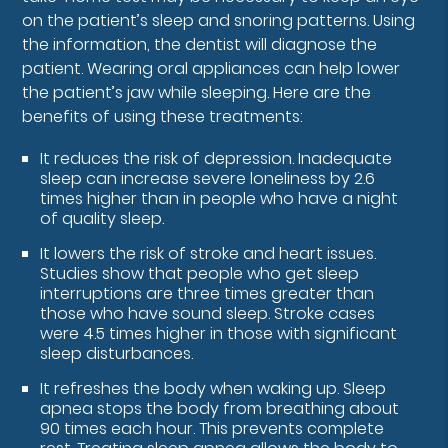
on the patient’s sleep and snoring patterns. Using
the information, the dentist will diagnose the
patient. Wearing oral appliances can help lower
the patient’s jaw while sleeping. Here are the
benefits of using these treatments:
It reduces the risk of depression. Inadequate
sleep can increase severe loneliness by 2.6
times higher than in people who have a night
of quality sleep.
It lowers the risk of stroke and heart issues.
Studies show that people who get sleep
interruptions are three times greater than
those who have sound sleep. Stroke cases
were 4.5 times higher in those with significant
sleep disturbances.
It refreshes the body when waking up. Sleep
apnea stops the body from breathing about
90 times each hour. This prevents complete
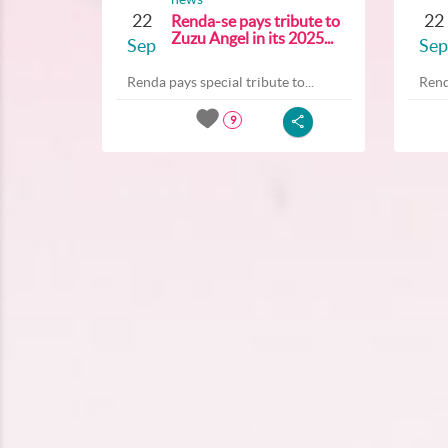
22
22
Renda-se pays tribute to
Zuzu Angel in its 2025...
Sep
Sep
Renda pays special tribute to...
Rend
9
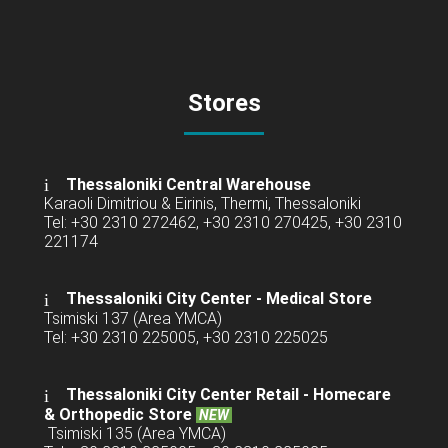
Stores
Thessaloniki Central Warehouse
Karaoli Dimitriou & Eirinis, Thermi, Thessaloniki
Tel: +30 2310 272462, +30 2310 270425, +30 2310
221174
Thessaloniki City Center - Medical Store
Tsimiski 137 (Area YMCA)
Tel: +30 2310 225005, +30 2310 225025
Thessaloniki City Center Retail -
Homecare
& Orthopedic Store
NEW
Tsimiski 135 (Area YMCA)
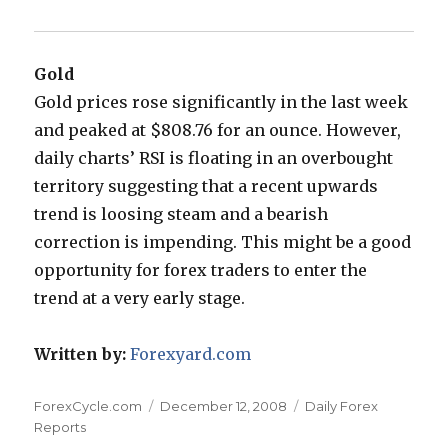
Gold
Gold prices rose significantly in the last week
and peaked at $808.76 for an ounce. However,
daily charts’ RSI is floating in an overbought
territory suggesting that a recent upwards
trend is loosing steam and a bearish
correction is impending. This might be a good
opportunity for forex traders to enter the
trend at a very early stage.
Written by:
Forexyard.com
Author
Posted
Categories
ForexCycle.com
December 12, 2008
Daily Forex
on
Reports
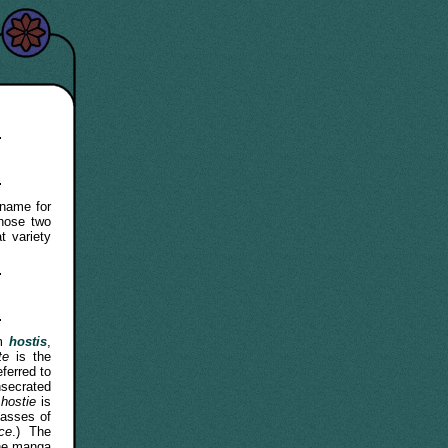
name for
hose two
 variety
rm
hostis
,
te
is the
eferred to
nsecrated
m
hostie
is
masses of
ice
.) The
the manga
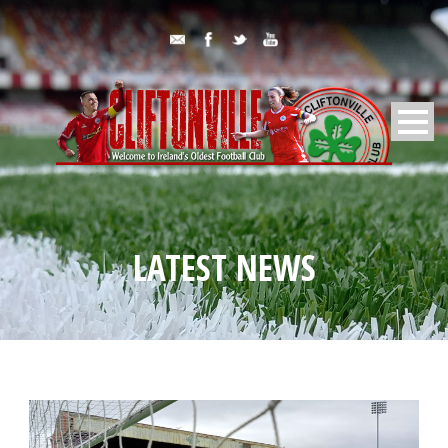
LATEST NEWS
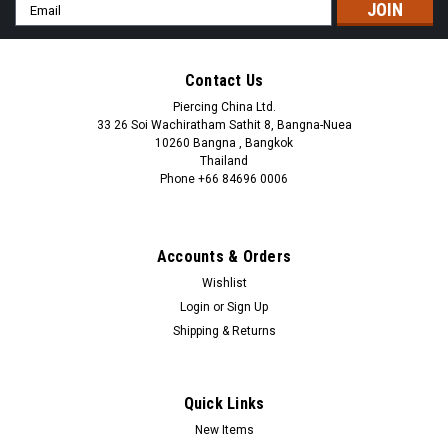
Email
Address
Contact Us
Piercing China Ltd.
33 26 Soi Wachiratham Sathit 8, Bangna-Nuea
10260 Bangna , Bangkok
Thailand
Phone +66 84696 0006
+66 0846960006
Accounts & Orders
Wishlist
Login
or
Sign Up
Shipping & Returns
Quick Links
New Items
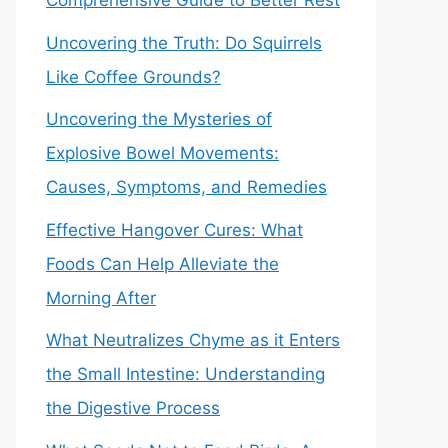
Comprehensive Guide to Better Rest
Uncovering the Truth: Do Squirrels
Like Coffee Grounds?
Uncovering the Mysteries of
Explosive Bowel Movements:
Causes, Symptoms, and Remedies
Effective Hangover Cures: What
Foods Can Help Alleviate the
Morning After
What Neutralizes Chyme as it Enters
the Small Intestine: Understanding
the Digestive Process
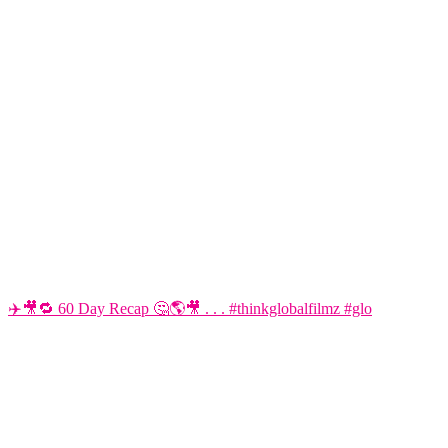
✈️🎥🔁 60 Day Recap 🤔🌎🎥 . . . #thinkglobalfilmz #glo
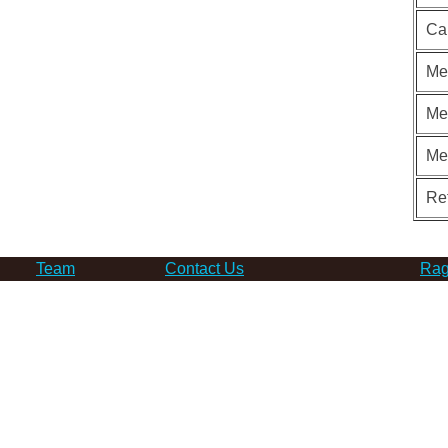
Ca
Me
Me
Me
Re
Team
Contact Us
Rag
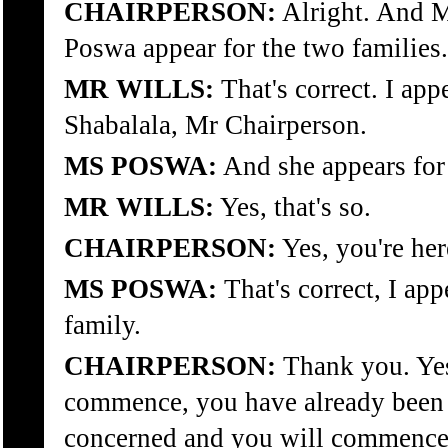
CHAIRPERSON:
Alright. And M
Poswa appear for the two families.
MR WILLS:
That's correct. I app
Shabalala, Mr Chairperson.
MS POSWA:
And she appears fo
MR WILLS:
Yes, that's so.
CHAIRPERSON:
Yes, you're he
MS POSWA:
That's correct, I ap
family.
CHAIRPERSON:
Thank you. Ye
commence, you have already been s
concerned and you will commence 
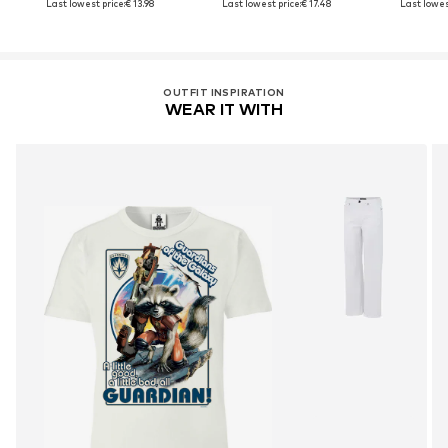
Last lowest price:
€ 13.98
Last lowest price:
€ 17.48
Last lowes
OUTFIT INSPIRATION
WEAR IT WITH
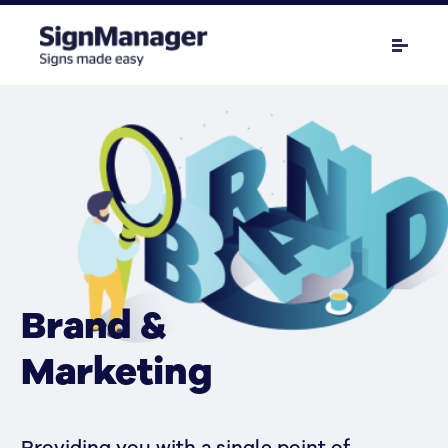
Brand &
Marketing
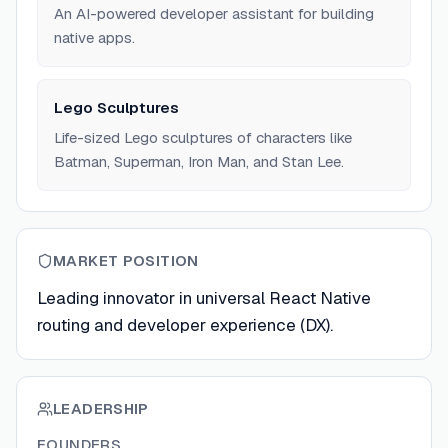
An AI-powered developer assistant for building
native apps.
Lego Sculptures
Life-sized Lego sculptures of characters like
Batman, Superman, Iron Man, and Stan Lee.
MARKET POSITION
Leading innovator in universal React Native
routing and developer experience (DX).
LEADERSHIP
FOUNDERS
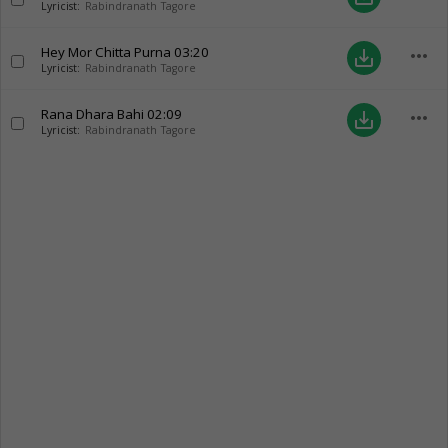
Lyricist:
Rabindranath Tagore
Hey Mor Chitta Purna
03:20
more_horiz
save_alt
Lyricist:
Rabindranath Tagore
Rana Dhara Bahi
02:09
more_horiz
save_alt
Lyricist:
Rabindranath Tagore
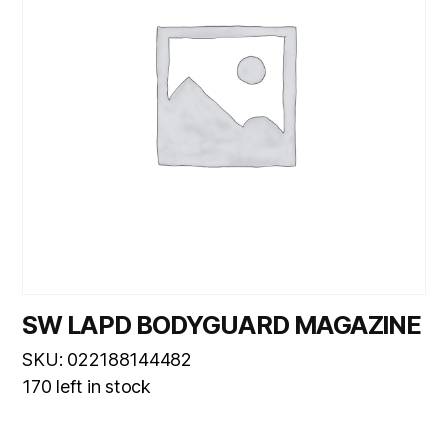
SW LAPD BODYGUARD MAGAZINE
SKU: 022188144482
170 left in stock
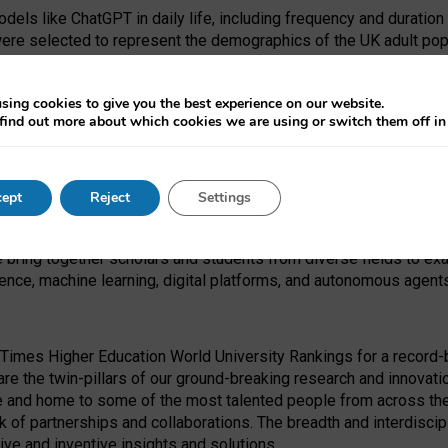
dels like ChatGPT in daily life, including frequency and duration
were selected to represent the demographics of the UK adult pop
sing cookies to give you the best experience on our website.
find out more about which cookies we are using or switch them off i
I Security Institute and the EPSRC under the Ecosystem Leadersh
 had no role in study design, data collection and analysis, decis
ept
Reject
Settings
 forefront of exploring the human impact of emerging technologies
e bring together scholars and students from diverse fields to e
igence, machine learning, digital platforms, and autonomous agent
Times Higher Education World University Rankings for a record-b
re the twin-pillars of our ground-breaking research and innovatio
 and home to some of the most talented people from across the g
 of partnerships and collaborations. The breadth and interdiscipl
ve and inventive insights and solutions.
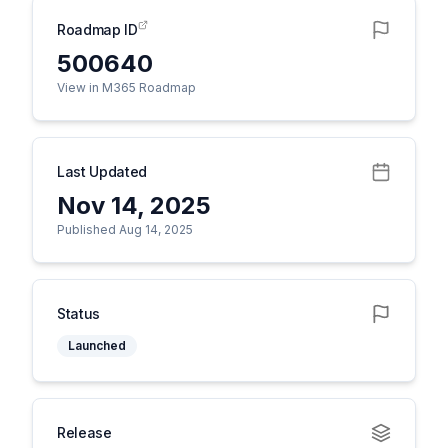
Roadmap ID
500640
View in M365 Roadmap
Last Updated
Nov 14, 2025
Published Aug 14, 2025
Status
Launched
Release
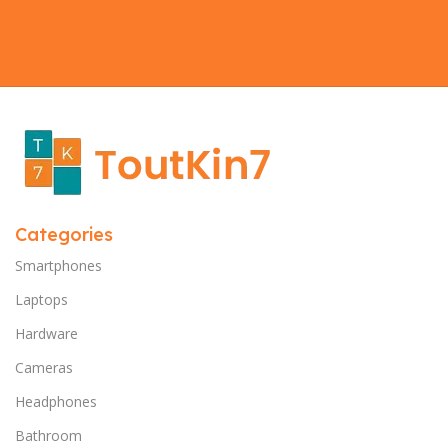
Categories
Smartphones
Laptops
Hardware
Cameras
Headphones
Bathroom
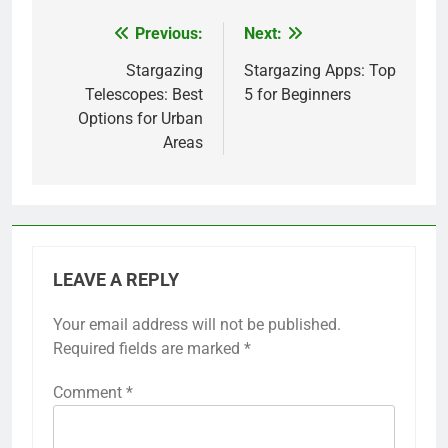
Previous:
Next:
Post
navigation
Stargazing
Stargazing Apps: Top
Telescopes: Best
5 for Beginners
Options for Urban
Areas
LEAVE A REPLY
Your email address will not be published.
Required fields are marked
*
Comment
*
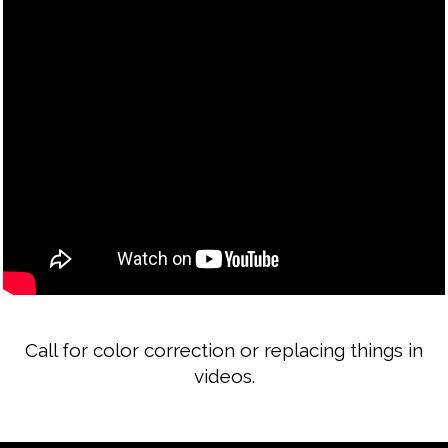
Call for color correction or replacing things in
videos.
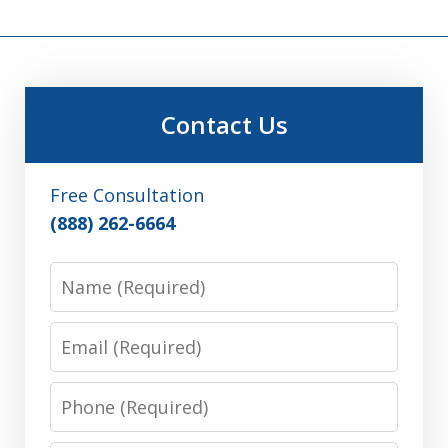
Contact Us
Free Consultation
(888) 262-6664
Name
Email
Phone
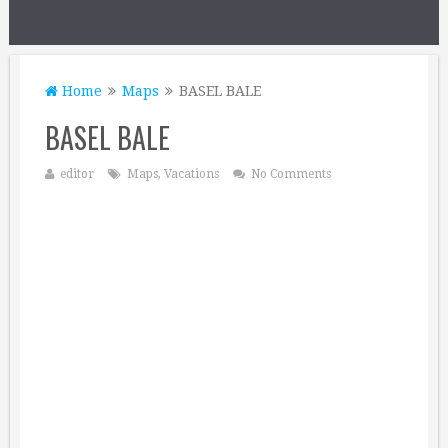
Home
Maps
BASEL BALE
BASEL BALE
editor
Maps
,
Vacations
No Comments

Exercise prompt: Write down how many lines in the data contain "about". Add nothing else.

Solved problem: 2